The most common preservatives you see in food are salt and sugar. They're cheap ways to preserve the foods. They also make them taste better so we're more likely to eat more of those foods. So opt for whole real foods.
Leafy green vegetables are great for you. Really any vegetable, especially if it grows above the ground. So the above-ground vegetables are going to be a lot fewer carbohydrates.
A way to remember the difference between a fruit or vegetable that grows above the ground or below the ground...The ones below the ground are higher in starch and you have to cook it to bite into it. So if you're like, I don't really know where this vegetable is grown, just use that as a tip. No one's going to go pick up an unbaked potato and take a bite out of it like an apple. You have to cook it to eat it. It just changes the chemistry of it and it's higher carbohydrates in those types of vegetables.
Ideally also your vegetable content is higher than your fruits. Fruits and vegetables are both good for you, but vegetables going to have lower carbohydrates, which in turn is going to help to manage your hunger and your weight as well.
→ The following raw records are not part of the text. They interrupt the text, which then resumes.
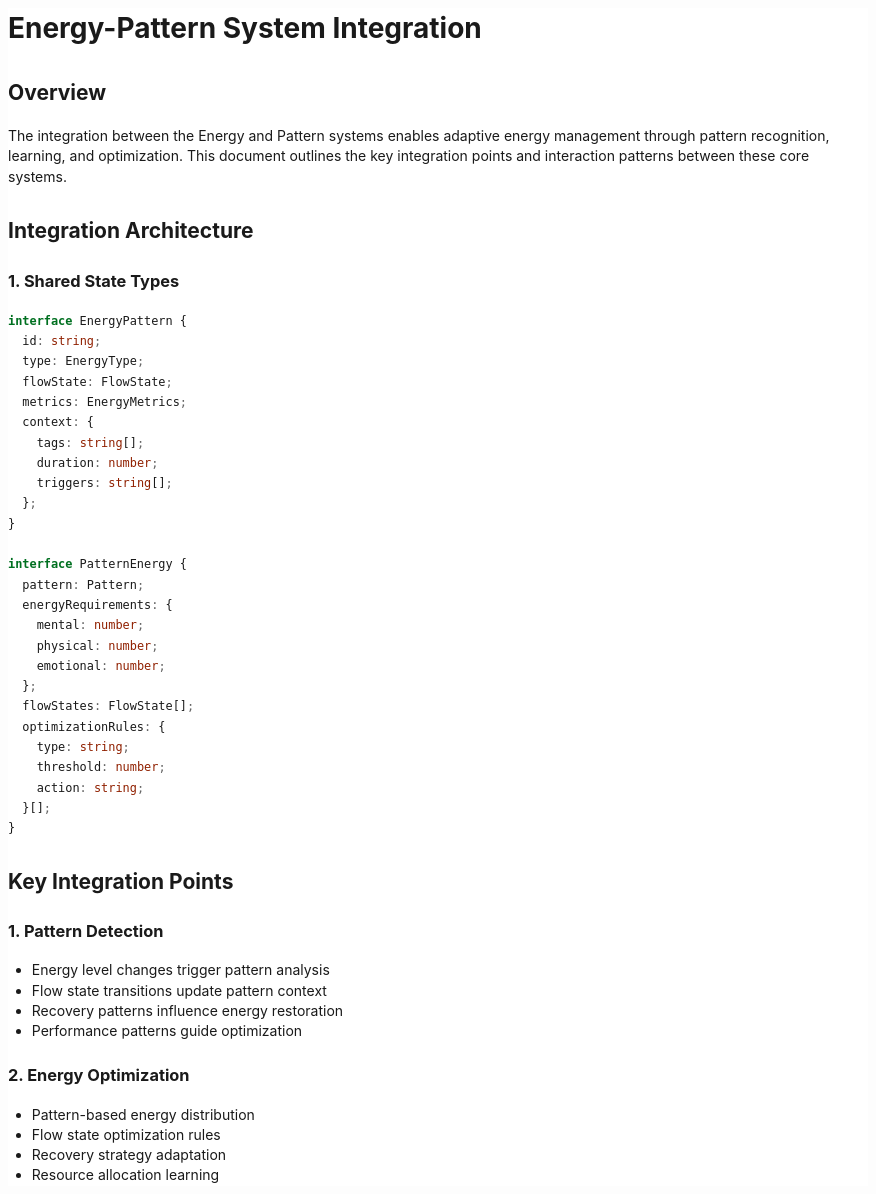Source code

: # Energy-Pattern System Integration

## Overview
The integration between the Energy and Pattern systems enables adaptive energy management through pattern recognition, learning, and optimization. This document outlines the key integration points and interaction patterns between these core systems.

## Integration Architecture

### 1. Shared State Types
```typescript
interface EnergyPattern {
  id: string;
  type: EnergyType;
  flowState: FlowState;
  metrics: EnergyMetrics;
  context: {
    tags: string[];
    duration: number;
    triggers: string[];
  };
}

interface PatternEnergy {
  pattern: Pattern;
  energyRequirements: {
    mental: number;
    physical: number;
    emotional: number;
  };
  flowStates: FlowState[];
  optimizationRules: {
    type: string;
    threshold: number;
    action: string;
  }[];
}
```

## Key Integration Points

### 1. Pattern Detection
- Energy level changes trigger pattern analysis
- Flow state transitions update pattern context
- Recovery patterns influence energy restoration
- Performance patterns guide optimization

### 2. Energy Optimization
- Pattern-based energy distribution
- Flow state optimization rules
- Recovery strategy adaptation
- Resource allocation learning
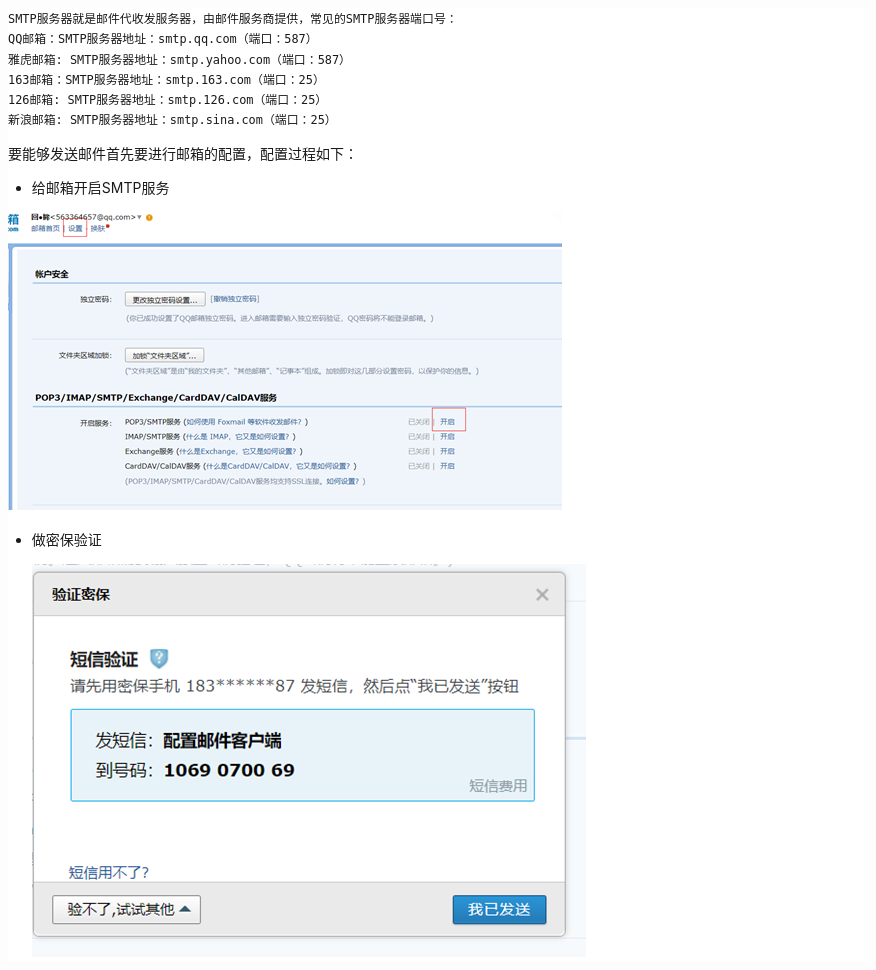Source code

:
 ```常见服务器配置
SMTP服务器就是邮件代收发服务器，由邮件服务商提供，常见的SMTP服务器端口号：
QQ邮箱：SMTP服务器地址：smtp.qq.com（端口：587）
雅虎邮箱: SMTP服务器地址：smtp.yahoo.com（端口：587）
163邮箱：SMTP服务器地址：smtp.163.com（端口：25）
126邮箱: SMTP服务器地址：smtp.126.com（端口：25）
新浪邮箱: SMTP服务器地址：smtp.sina.com（端口：25）
```

要能够发送邮件首先要进行邮箱的配置，配置过程如下： 

+ 给邮箱开启SMTP服务 

![1537518985218](assets\1537518985218.png)

+ 做密保验证

  ![1537519296178](assets\1537519296178.png)
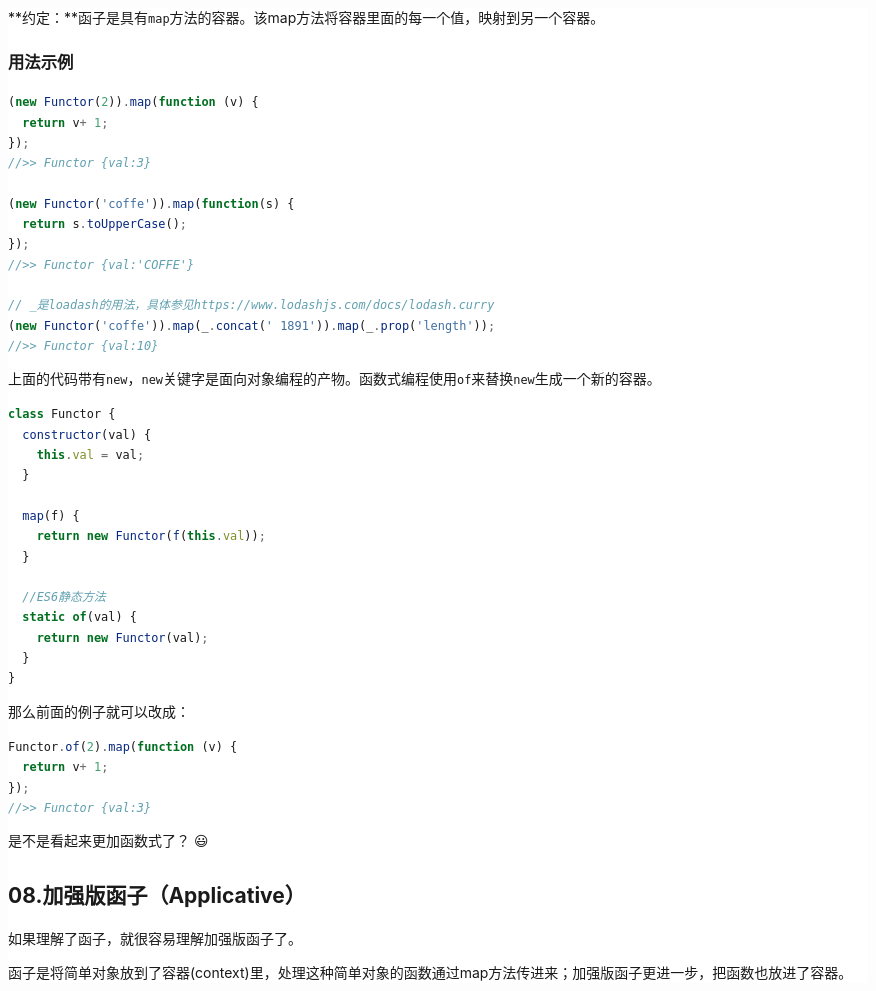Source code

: **约定：**函子是具有`map`方法的容器。该map方法将容器里面的每一个值，映射到另一个容器。

### 用法示例

```javascript
(new Functor(2)).map(function (v) {
  return v+ 1;
});
//>> Functor {val:3}

(new Functor('coffe')).map(function(s) {
  return s.toUpperCase();
});
//>> Functor {val:'COFFE'}

// _是loadash的用法，具体参见https://www.lodashjs.com/docs/lodash.curry
(new Functor('coffe')).map(_.concat(' 1891')).map(_.prop('length'));
//>> Functor {val:10}
```

上面的代码带有`new`，`new`关键字是面向对象编程的产物。函数式编程使用`of`来替换`new`生成一个新的容器。

```javascript
class Functor {
  constructor(val) { 
    this.val = val; 
  }

  map(f) {
    return new Functor(f(this.val));
  }
  
  //ES6静态方法
  static of(val) {
    return new Functor(val);
  }
}
```

那么前面的例子就可以改成：

```javascript
Functor.of(2).map(function (v) {
  return v+ 1;
});
//>> Functor {val:3}
```

是不是看起来更加函数式了？ 😃 

## 08.加强版函子（Applicative）

如果理解了函子，就很容易理解加强版函子了。

函子是将简单对象放到了容器\(context\)里，处理这种简单对象的函数通过map方法传进来；加强版函子更进一步，把函数也放进了容器。
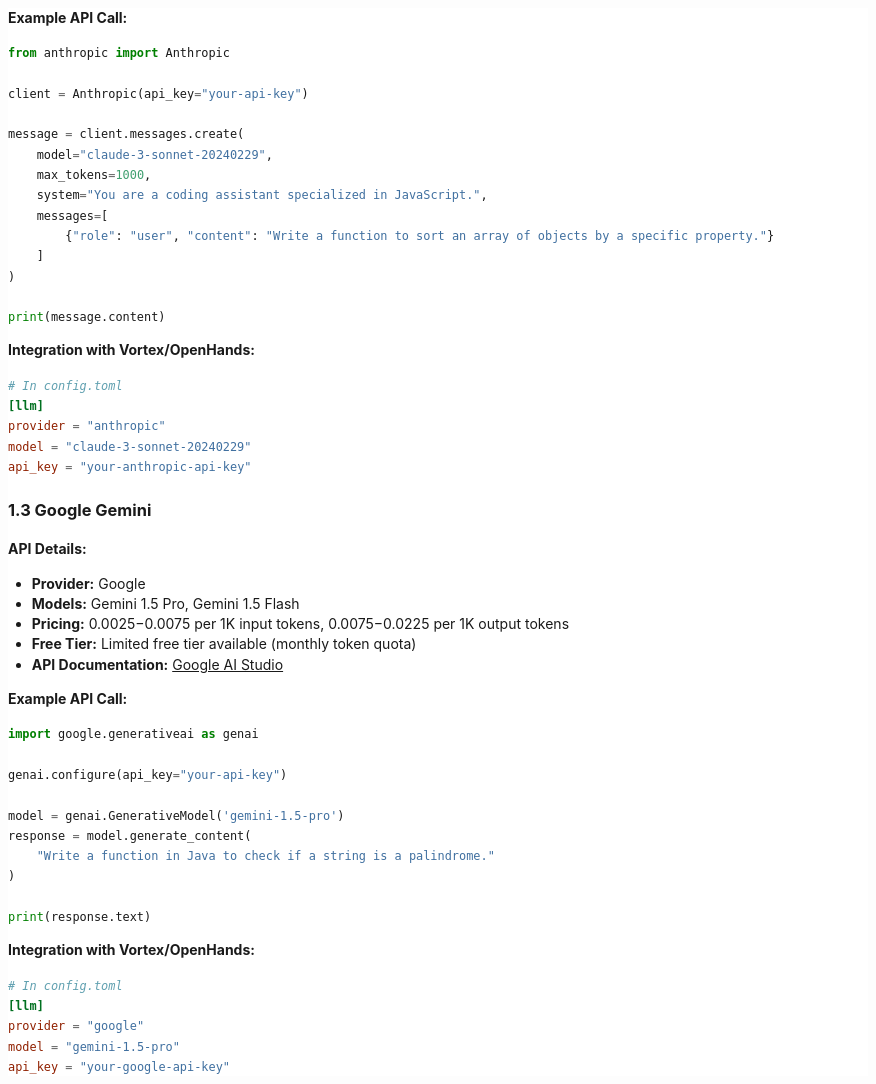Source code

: **Example API Call:**
```python
from anthropic import Anthropic

client = Anthropic(api_key="your-api-key")

message = client.messages.create(
    model="claude-3-sonnet-20240229",
    max_tokens=1000,
    system="You are a coding assistant specialized in JavaScript.",
    messages=[
        {"role": "user", "content": "Write a function to sort an array of objects by a specific property."}
    ]
)

print(message.content)
```

**Integration with Vortex/OpenHands:**
```toml
# In config.toml
[llm]
provider = "anthropic"
model = "claude-3-sonnet-20240229"
api_key = "your-anthropic-api-key"
```

### 1.3 Google Gemini

**API Details:**
- **Provider:** Google
- **Models:** Gemini 1.5 Pro, Gemini 1.5 Flash
- **Pricing:** $0.0025-$0.0075 per 1K input tokens, $0.0075-$0.0225 per 1K output tokens
- **Free Tier:** Limited free tier available (monthly token quota)
- **API Documentation:** [Google AI Studio](https://ai.google.dev/docs)

**Example API Call:**
```python
import google.generativeai as genai

genai.configure(api_key="your-api-key")

model = genai.GenerativeModel('gemini-1.5-pro')
response = model.generate_content(
    "Write a function in Java to check if a string is a palindrome."
)

print(response.text)
```

**Integration with Vortex/OpenHands:**
```toml
# In config.toml
[llm]
provider = "google"
model = "gemini-1.5-pro"
api_key = "your-google-api-key"
```
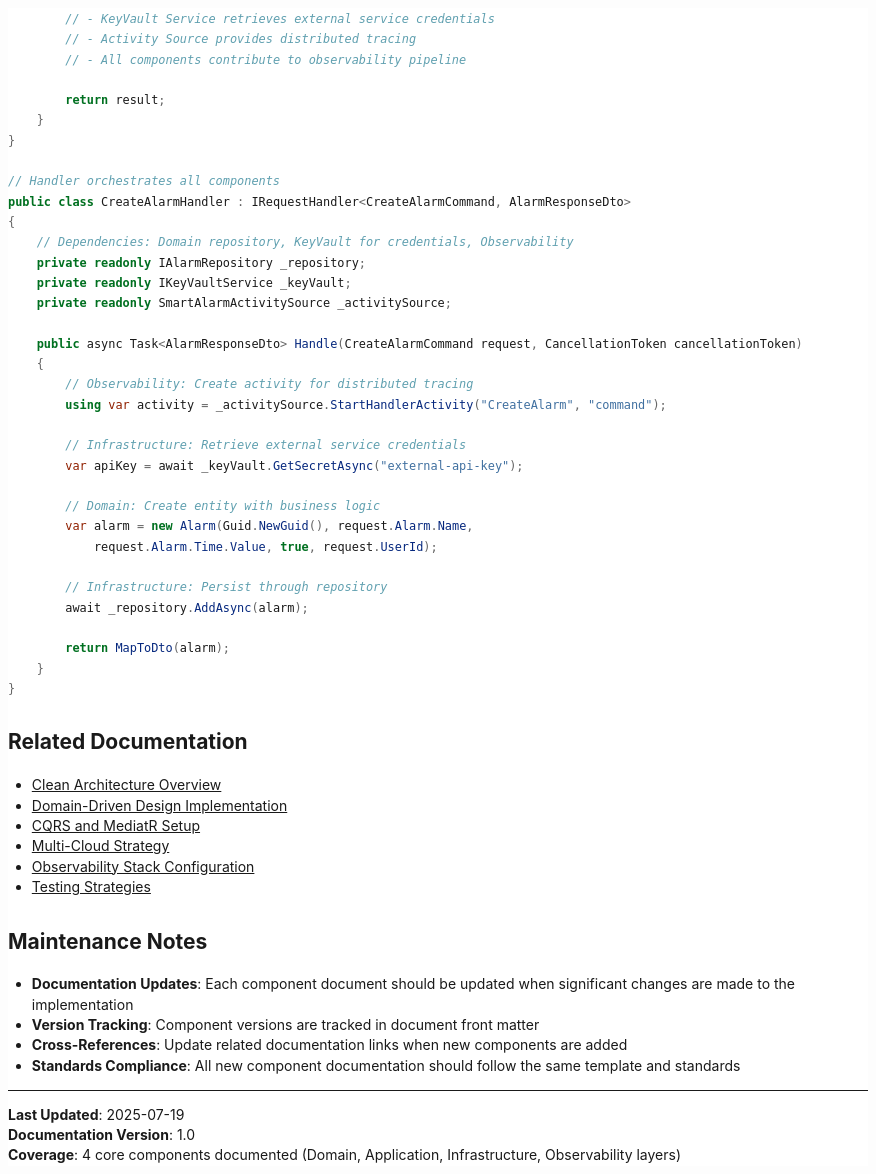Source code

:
 ```csharp
        // - KeyVault Service retrieves external service credentials  
        // - Activity Source provides distributed tracing
        // - All components contribute to observability pipeline
        
        return result;
    }
}

// Handler orchestrates all components
public class CreateAlarmHandler : IRequestHandler<CreateAlarmCommand, AlarmResponseDto>
{
    // Dependencies: Domain repository, KeyVault for credentials, Observability
    private readonly IAlarmRepository _repository;
    private readonly IKeyVaultService _keyVault;
    private readonly SmartAlarmActivitySource _activitySource;
    
    public async Task<AlarmResponseDto> Handle(CreateAlarmCommand request, CancellationToken cancellationToken)
    {
        // Observability: Create activity for distributed tracing
        using var activity = _activitySource.StartHandlerActivity("CreateAlarm", "command");
        
        // Infrastructure: Retrieve external service credentials
        var apiKey = await _keyVault.GetSecretAsync("external-api-key");
        
        // Domain: Create entity with business logic
        var alarm = new Alarm(Guid.NewGuid(), request.Alarm.Name, 
            request.Alarm.Time.Value, true, request.UserId);
        
        // Infrastructure: Persist through repository
        await _repository.AddAsync(alarm);
        
        return MapToDto(alarm);
    }
}
```

## Related Documentation

- [Clean Architecture Overview](../architecture/clean-architecture.md)
- [Domain-Driven Design Implementation](../architecture/ddd-implementation.md)
- [CQRS and MediatR Setup](../patterns/cqrs-mediatr.md)
- [Multi-Cloud Strategy](../infrastructure/multi-cloud-approach.md)
- [Observability Stack Configuration](../observability/telemetry-setup.md)
- [Testing Strategies](../testing/component-testing.md)

## Maintenance Notes

- **Documentation Updates**: Each component document should be updated when significant changes are made to the implementation
- **Version Tracking**: Component versions are tracked in document front matter
- **Cross-References**: Update related documentation links when new components are added
- **Standards Compliance**: All new component documentation should follow the same template and standards

---

**Last Updated**: 2025-07-19  
**Documentation Version**: 1.0  
**Coverage**: 4 core components documented (Domain, Application, Infrastructure, Observability layers)
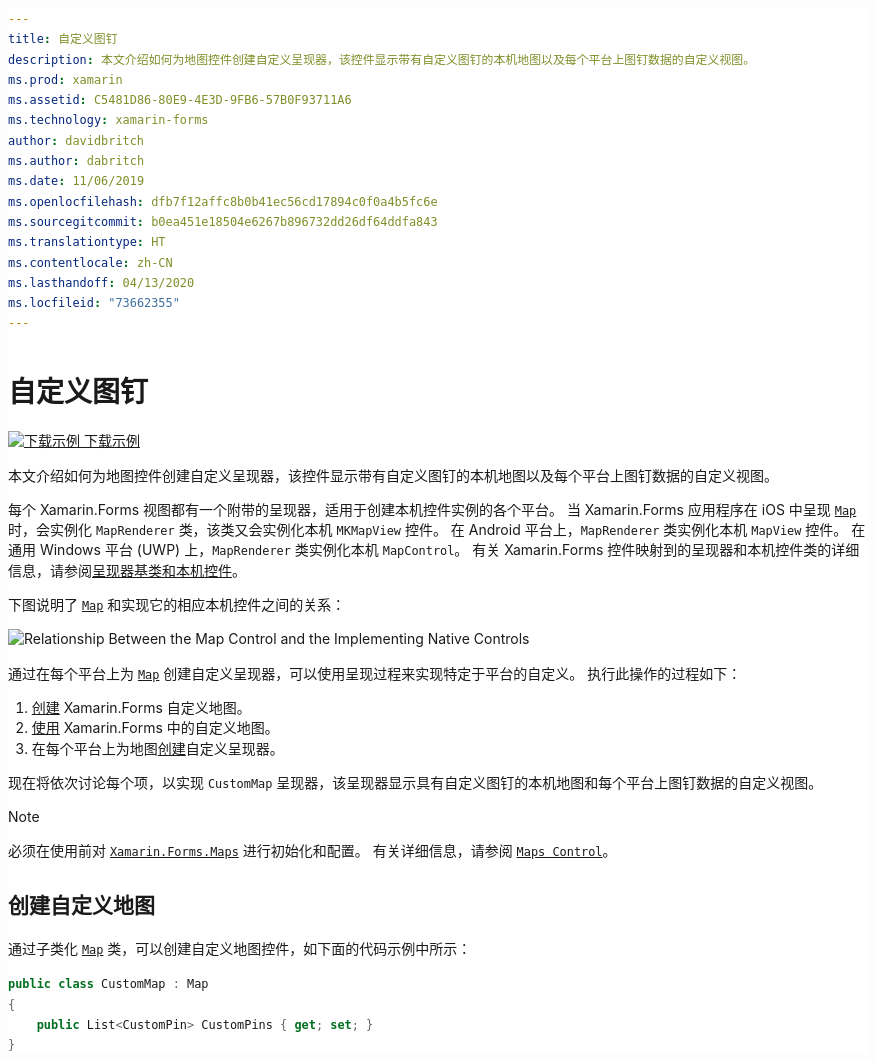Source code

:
 ```yaml
---
title: 自定义图钉
description: 本文介绍如何为地图控件创建自定义呈现器，该控件显示带有自定义图钉的本机地图以及每个平台上图钉数据的自定义视图。
ms.prod: xamarin
ms.assetid: C5481D86-80E9-4E3D-9FB6-57B0F93711A6
ms.technology: xamarin-forms
author: davidbritch
ms.author: dabritch
ms.date: 11/06/2019
ms.openlocfilehash: dfb7f12affc8b0b41ec56cd17894c0f0a4b5fc6e
ms.sourcegitcommit: b0ea451e18504e6267b896732dd26df64ddfa843
ms.translationtype: HT
ms.contentlocale: zh-CN
ms.lasthandoff: 04/13/2020
ms.locfileid: "73662355"
---
```

# <a name="customizing-a-map-pin"></a>自定义图钉

[![下载示例](~/media/shared/download.png) 下载示例](https://docs.microsoft.com/samples/xamarin/xamarin-forms-samples/customrenderers-map-pin)

本文介绍如何为地图控件创建自定义呈现器，该控件显示带有自定义图钉的本机地图以及每个平台上图钉数据的自定义视图。 

每个 Xamarin.Forms 视图都有一个附带的呈现器，适用于创建本机控件实例的各个平台。 当 Xamarin.Forms 应用程序在 iOS 中呈现 [`Map`](xref:Xamarin.Forms.Maps.Map) 时，会实例化 `MapRenderer` 类，该类又会实例化本机 `MKMapView` 控件。 在 Android 平台上，`MapRenderer` 类实例化本机 `MapView` 控件。 在通用 Windows 平台 (UWP) 上，`MapRenderer` 类实例化本机 `MapControl`。 有关 Xamarin.Forms 控件映射到的呈现器和本机控件类的详细信息，请参阅[呈现器基类和本机控件](~/xamarin-forms/app-fundamentals/custom-renderer/renderers.md)。

下图说明了 [`Map`](xref:Xamarin.Forms.Maps.Map) 和实现它的相应本机控件之间的关系：

![](customized-pin-images/map-classes.png "Relationship Between the Map Control and the Implementing Native Controls")

通过在每个平台上为 [`Map`](xref:Xamarin.Forms.Maps.Map) 创建自定义呈现器，可以使用呈现过程来实现特定于平台的自定义。 执行此操作的过程如下：

1. [创建](#Creating_the_Custom_Map) Xamarin.Forms 自定义地图。
1. [使用](#Consuming_the_Custom_Map) Xamarin.Forms 中的自定义地图。
1. 在每个平台上为地图[创建](#Creating_the_Custom_Renderer_on_each_Platform)自定义呈现器。

现在将依次讨论每个项，以实现 `CustomMap` 呈现器，该呈现器显示具有自定义图钉的本机地图和每个平台上图钉数据的自定义视图。

> [!NOTE]
> 必须在使用前对 [`Xamarin.Forms.Maps`](xref:Xamarin.Forms.Maps) 进行初始化和配置。 有关详细信息，请参阅 [`Maps Control`](~/xamarin-forms/user-interface/map/index.md)。

<a name="Creating_the_Custom_Map" />

## <a name="creating-the-custom-map"></a>创建自定义地图

通过子类化 [`Map`](xref:Xamarin.Forms.Maps.Map) 类，可以创建自定义地图控件，如下面的代码示例中所示：

```csharp
public class CustomMap : Map
{
    public List<CustomPin> CustomPins { get; set; }
}
```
Tip No. 4: Keep an eye on your sodium intake.
And then one other other food to really, or type of thing you could have in your food, is sodium content. Foods high in sodium are going to make us bloat, retain water, and make our blood vessels pump harder and put more strain on our heart.
Be conscious of foods that, especially Asian foods that have a lot of soy sauce. One packet of soy sauce is like 230 milligrams. If you're monitoring your sodium intake under 2,300 milligrams per day is just general guidance.
But if you have high blood pressure, they actually recommend less than 1,500 milligrams. Most Americans eat around 3,000 milligrams of sodium, so you don't necessarily have to add a lot of salt to your food to have high sodium in your diet.